**MATERIAL DEL EJERCICIO**.
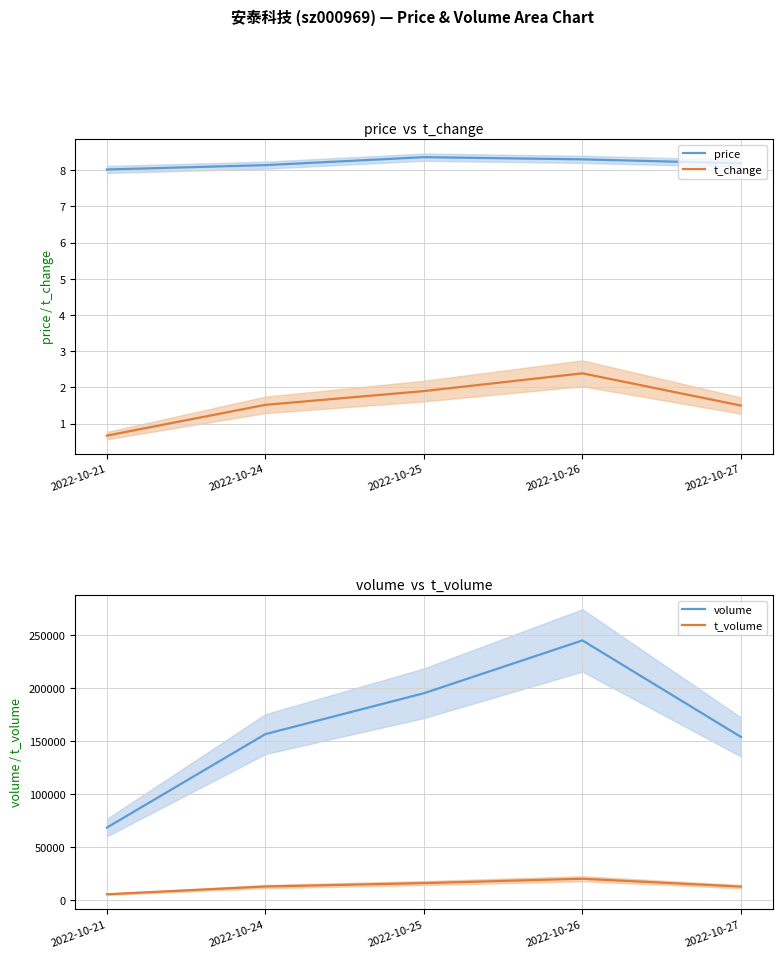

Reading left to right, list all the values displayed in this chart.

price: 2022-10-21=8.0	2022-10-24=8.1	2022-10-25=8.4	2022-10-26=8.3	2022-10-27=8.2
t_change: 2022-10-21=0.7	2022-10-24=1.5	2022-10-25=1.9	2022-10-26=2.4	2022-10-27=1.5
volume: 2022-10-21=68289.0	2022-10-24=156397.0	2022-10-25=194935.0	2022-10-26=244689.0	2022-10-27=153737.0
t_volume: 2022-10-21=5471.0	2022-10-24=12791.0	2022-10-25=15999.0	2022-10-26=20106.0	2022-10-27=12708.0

* * *

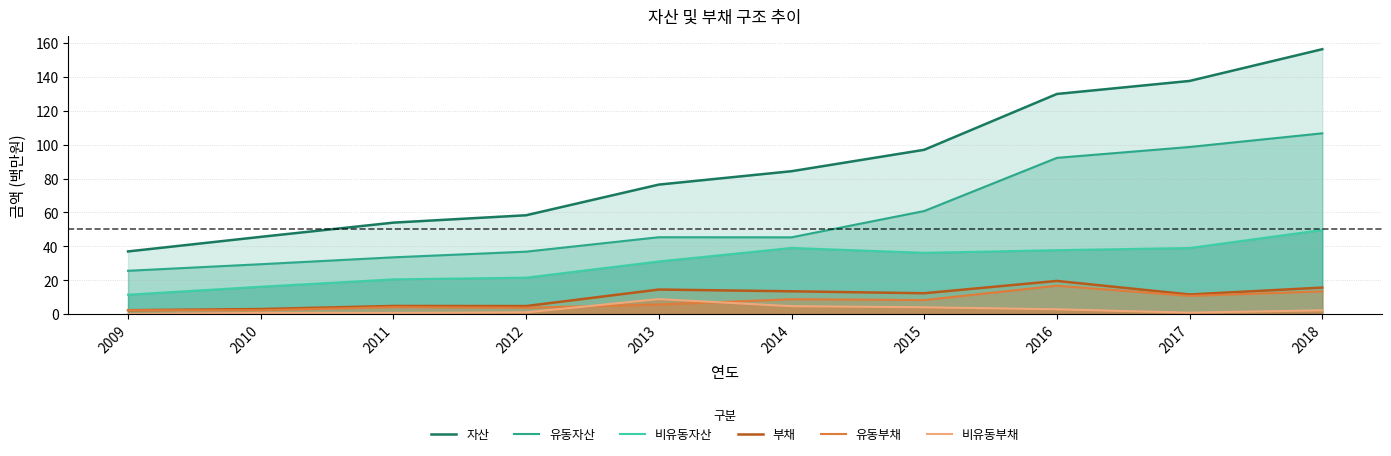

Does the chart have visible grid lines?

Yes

**INDICACIONES**. Cuenta cuántas líneas de las filas de arriba contienen la cadena "chart", distinguiendo entre mayúsculas y minúsculas. Da solo el número.

**SOLUCIÓN**. 2